**Instructions for the task**
Convert the lines of the data from the line containing "zlib 압축의 속도는" up to and including the line containing "## Constants" into a JSON list of strings, one string per line, with blank lines left out.

**Dataset excerpts**

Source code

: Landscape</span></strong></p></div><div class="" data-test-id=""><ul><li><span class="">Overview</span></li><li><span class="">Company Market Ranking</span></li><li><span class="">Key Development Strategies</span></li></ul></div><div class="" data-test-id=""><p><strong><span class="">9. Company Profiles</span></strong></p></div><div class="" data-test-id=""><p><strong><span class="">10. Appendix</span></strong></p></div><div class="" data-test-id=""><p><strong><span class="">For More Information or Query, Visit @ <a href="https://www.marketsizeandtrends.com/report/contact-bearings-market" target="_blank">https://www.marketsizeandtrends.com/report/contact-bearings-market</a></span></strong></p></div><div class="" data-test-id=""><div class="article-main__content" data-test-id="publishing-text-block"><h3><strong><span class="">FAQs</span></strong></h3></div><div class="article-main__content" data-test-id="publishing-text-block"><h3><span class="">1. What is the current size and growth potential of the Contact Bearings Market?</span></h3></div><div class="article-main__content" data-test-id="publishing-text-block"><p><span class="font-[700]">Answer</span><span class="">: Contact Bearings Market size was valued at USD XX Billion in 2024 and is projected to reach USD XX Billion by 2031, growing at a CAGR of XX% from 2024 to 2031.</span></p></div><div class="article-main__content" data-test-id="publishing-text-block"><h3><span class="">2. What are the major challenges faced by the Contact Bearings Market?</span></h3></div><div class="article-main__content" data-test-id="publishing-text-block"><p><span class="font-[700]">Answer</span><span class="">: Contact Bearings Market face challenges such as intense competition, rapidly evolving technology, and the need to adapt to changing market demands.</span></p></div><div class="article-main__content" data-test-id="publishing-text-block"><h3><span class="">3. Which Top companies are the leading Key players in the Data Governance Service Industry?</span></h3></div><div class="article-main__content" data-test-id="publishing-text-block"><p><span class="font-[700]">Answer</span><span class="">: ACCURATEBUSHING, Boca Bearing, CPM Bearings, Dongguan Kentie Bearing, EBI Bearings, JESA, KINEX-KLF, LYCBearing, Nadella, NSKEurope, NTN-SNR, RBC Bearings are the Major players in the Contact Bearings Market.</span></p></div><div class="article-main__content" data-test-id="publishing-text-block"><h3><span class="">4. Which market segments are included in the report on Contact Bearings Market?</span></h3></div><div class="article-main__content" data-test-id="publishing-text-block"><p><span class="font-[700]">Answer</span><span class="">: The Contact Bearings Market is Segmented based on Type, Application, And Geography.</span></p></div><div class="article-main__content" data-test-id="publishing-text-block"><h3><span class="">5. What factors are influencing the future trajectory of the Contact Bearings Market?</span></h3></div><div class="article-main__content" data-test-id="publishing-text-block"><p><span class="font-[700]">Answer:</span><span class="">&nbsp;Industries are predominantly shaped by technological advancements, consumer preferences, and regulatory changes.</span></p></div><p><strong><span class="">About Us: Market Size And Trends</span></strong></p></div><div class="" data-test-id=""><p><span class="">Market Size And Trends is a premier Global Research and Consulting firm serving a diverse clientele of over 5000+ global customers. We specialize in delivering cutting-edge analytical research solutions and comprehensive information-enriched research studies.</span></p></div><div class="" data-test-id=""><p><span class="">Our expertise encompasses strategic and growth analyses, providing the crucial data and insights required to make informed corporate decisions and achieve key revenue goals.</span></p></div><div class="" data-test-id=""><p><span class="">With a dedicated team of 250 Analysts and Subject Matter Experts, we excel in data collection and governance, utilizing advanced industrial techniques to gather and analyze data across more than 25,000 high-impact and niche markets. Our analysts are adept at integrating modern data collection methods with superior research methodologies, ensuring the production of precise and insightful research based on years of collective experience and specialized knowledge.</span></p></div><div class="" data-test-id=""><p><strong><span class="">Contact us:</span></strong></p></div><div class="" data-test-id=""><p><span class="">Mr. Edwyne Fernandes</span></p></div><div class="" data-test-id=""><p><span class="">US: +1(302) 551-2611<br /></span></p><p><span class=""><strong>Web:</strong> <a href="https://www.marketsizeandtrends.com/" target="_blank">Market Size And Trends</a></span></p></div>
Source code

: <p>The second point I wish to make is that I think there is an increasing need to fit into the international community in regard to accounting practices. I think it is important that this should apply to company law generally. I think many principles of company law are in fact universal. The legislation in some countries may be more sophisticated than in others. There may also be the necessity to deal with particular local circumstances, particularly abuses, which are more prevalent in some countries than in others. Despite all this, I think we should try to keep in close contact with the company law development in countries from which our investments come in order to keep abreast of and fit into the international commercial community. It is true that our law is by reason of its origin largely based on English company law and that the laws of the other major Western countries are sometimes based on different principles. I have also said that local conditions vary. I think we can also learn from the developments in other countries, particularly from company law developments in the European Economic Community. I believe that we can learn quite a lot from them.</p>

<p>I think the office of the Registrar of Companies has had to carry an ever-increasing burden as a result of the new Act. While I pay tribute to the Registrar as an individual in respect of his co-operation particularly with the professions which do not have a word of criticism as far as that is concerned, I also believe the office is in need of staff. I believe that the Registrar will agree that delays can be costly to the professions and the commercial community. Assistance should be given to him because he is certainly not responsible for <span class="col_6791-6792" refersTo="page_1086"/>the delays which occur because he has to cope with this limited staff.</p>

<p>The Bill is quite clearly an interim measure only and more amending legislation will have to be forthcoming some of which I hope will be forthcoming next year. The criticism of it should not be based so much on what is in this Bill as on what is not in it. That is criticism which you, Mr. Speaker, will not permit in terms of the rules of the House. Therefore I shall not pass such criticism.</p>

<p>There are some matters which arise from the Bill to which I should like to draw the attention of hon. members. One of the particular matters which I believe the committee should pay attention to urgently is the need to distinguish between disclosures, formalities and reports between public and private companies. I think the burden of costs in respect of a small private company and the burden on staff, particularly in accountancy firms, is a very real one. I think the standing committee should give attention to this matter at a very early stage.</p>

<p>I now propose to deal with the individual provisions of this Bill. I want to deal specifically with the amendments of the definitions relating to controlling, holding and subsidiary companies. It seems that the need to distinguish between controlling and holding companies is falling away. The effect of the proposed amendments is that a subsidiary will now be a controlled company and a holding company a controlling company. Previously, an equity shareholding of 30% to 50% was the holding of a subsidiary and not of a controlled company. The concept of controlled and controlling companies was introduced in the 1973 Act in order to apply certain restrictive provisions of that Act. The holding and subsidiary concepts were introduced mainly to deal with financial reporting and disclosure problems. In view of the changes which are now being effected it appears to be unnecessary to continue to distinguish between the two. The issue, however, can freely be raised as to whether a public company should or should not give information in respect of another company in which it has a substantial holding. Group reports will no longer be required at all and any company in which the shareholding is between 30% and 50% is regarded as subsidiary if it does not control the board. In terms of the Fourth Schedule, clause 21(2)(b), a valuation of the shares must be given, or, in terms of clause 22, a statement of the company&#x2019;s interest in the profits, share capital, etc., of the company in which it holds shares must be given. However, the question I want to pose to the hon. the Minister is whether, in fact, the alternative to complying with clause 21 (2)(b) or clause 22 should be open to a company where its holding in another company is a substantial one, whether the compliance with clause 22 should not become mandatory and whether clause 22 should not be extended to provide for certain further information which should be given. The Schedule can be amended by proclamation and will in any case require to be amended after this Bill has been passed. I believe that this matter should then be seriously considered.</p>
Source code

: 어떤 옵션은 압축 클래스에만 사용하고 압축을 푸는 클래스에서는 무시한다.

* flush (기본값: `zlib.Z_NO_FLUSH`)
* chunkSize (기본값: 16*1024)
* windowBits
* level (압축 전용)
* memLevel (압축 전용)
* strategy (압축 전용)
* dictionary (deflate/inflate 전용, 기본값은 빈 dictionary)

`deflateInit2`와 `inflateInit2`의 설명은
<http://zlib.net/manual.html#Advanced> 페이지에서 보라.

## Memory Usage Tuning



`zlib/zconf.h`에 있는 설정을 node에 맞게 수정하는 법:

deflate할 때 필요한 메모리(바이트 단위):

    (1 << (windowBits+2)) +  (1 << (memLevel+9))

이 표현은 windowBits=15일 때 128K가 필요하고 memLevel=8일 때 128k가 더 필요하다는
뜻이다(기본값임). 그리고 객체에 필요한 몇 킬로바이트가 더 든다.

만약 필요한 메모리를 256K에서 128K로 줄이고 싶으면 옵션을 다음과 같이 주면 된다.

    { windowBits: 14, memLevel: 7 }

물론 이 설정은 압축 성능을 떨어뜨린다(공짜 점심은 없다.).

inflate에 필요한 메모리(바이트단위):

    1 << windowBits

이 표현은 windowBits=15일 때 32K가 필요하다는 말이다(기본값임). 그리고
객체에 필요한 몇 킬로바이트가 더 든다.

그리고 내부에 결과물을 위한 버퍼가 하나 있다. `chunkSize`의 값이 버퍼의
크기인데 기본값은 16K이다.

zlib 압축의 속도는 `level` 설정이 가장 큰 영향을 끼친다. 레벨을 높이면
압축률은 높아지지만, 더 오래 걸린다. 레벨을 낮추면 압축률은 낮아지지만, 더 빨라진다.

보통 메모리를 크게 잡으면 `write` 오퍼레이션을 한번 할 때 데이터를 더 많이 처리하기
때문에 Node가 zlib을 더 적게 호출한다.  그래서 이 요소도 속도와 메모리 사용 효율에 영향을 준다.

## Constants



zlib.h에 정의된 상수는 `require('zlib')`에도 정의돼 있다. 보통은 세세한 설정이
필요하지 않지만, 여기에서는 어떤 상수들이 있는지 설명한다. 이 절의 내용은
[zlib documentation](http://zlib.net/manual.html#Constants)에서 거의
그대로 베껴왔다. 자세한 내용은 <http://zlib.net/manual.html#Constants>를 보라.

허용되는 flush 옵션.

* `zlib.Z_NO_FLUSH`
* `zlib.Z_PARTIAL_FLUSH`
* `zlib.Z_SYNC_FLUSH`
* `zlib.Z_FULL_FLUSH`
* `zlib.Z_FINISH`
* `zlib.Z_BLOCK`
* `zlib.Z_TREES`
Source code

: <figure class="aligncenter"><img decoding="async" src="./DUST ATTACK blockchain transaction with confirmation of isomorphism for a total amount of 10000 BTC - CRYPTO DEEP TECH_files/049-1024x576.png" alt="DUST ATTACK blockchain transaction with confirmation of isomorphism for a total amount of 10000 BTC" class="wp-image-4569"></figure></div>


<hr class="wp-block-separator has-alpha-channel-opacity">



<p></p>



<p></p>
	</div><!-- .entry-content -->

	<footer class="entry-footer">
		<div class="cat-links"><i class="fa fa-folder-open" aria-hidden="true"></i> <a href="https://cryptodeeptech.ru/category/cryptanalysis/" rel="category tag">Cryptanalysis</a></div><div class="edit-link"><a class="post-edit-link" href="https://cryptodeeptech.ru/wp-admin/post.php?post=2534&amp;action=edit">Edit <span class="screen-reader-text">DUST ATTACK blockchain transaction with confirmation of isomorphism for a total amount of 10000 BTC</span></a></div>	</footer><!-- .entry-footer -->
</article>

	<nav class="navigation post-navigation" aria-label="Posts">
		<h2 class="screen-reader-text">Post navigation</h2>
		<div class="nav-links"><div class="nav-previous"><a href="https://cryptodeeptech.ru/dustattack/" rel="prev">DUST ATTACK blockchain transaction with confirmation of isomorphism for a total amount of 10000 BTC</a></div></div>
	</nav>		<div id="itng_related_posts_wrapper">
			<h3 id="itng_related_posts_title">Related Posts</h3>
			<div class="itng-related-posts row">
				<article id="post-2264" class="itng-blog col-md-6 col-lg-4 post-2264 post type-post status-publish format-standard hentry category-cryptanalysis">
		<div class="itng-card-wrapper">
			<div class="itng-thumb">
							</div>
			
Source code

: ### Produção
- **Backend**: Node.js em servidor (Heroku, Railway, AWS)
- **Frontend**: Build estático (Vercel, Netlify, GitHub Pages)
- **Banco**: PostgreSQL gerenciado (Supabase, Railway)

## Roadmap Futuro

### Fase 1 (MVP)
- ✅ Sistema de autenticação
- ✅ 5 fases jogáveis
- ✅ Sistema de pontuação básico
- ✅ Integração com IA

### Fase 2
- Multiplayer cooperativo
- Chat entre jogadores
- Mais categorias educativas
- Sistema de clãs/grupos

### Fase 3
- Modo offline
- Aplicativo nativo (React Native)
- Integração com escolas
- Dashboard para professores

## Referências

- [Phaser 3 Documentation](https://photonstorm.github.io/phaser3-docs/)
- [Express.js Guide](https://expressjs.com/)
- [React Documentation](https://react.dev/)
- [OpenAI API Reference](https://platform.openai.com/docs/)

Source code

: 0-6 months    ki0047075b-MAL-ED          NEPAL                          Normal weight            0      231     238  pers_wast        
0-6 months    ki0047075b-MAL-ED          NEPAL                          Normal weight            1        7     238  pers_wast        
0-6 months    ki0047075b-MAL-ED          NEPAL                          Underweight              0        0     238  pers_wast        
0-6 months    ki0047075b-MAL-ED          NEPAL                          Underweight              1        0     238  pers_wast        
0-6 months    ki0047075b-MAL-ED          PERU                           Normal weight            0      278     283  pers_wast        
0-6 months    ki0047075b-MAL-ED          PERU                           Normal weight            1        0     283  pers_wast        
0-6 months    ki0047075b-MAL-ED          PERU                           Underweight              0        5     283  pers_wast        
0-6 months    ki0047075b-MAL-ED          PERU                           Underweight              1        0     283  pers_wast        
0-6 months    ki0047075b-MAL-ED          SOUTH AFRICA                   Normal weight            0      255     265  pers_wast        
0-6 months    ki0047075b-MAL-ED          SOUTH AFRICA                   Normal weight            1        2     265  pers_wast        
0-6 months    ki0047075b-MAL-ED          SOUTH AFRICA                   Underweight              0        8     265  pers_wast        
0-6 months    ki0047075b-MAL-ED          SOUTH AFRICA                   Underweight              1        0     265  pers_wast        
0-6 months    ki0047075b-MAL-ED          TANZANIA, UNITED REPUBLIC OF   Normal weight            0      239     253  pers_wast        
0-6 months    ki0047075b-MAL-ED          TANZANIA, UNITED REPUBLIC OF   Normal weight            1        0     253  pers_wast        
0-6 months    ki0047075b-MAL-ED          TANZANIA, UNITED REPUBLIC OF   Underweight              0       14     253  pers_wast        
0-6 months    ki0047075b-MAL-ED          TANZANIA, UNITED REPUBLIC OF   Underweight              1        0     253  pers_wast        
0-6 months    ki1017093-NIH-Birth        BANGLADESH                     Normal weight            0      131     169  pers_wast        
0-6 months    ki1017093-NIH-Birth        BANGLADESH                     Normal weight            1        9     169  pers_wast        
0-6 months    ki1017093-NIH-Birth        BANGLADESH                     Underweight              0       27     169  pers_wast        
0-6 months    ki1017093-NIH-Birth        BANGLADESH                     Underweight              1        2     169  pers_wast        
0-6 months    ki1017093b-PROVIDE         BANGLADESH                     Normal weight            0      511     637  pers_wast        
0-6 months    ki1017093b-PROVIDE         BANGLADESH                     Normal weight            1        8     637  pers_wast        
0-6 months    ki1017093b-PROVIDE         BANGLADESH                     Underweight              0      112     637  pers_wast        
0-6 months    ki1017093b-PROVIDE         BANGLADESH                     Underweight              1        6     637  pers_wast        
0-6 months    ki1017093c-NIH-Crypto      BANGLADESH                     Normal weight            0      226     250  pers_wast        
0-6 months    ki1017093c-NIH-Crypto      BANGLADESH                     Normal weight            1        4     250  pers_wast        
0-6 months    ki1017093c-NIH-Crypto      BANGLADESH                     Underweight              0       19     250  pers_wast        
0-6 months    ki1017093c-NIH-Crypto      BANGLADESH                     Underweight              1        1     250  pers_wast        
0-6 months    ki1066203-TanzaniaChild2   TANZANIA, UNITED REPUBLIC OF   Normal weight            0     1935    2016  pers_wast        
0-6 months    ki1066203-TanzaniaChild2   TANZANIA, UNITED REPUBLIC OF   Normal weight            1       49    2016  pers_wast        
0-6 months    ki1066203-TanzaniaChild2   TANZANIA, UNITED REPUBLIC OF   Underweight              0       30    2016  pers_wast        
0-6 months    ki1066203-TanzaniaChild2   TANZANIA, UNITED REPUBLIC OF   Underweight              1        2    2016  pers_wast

**Task result**
[
  "zlib 압축의 속도는 `level` 설정이 가장 큰 영향을 끼친다. 레벨을 높이면",
  "압축률은 높아지지만, 더 오래 걸린다. 레벨을 낮추면 압축률은 낮아지지만, 더 빨라진다.",
  "보통 메모리를 크게 잡으면 `write` 오퍼레이션을 한번 할 때 데이터를 더 많이 처리하기",
  "때문에 Node가 zlib을 더 적게 호출한다.  그래서 이 요소도 속도와 메모리 사용 효율에 영향을 준다.",
  "## Constants"
]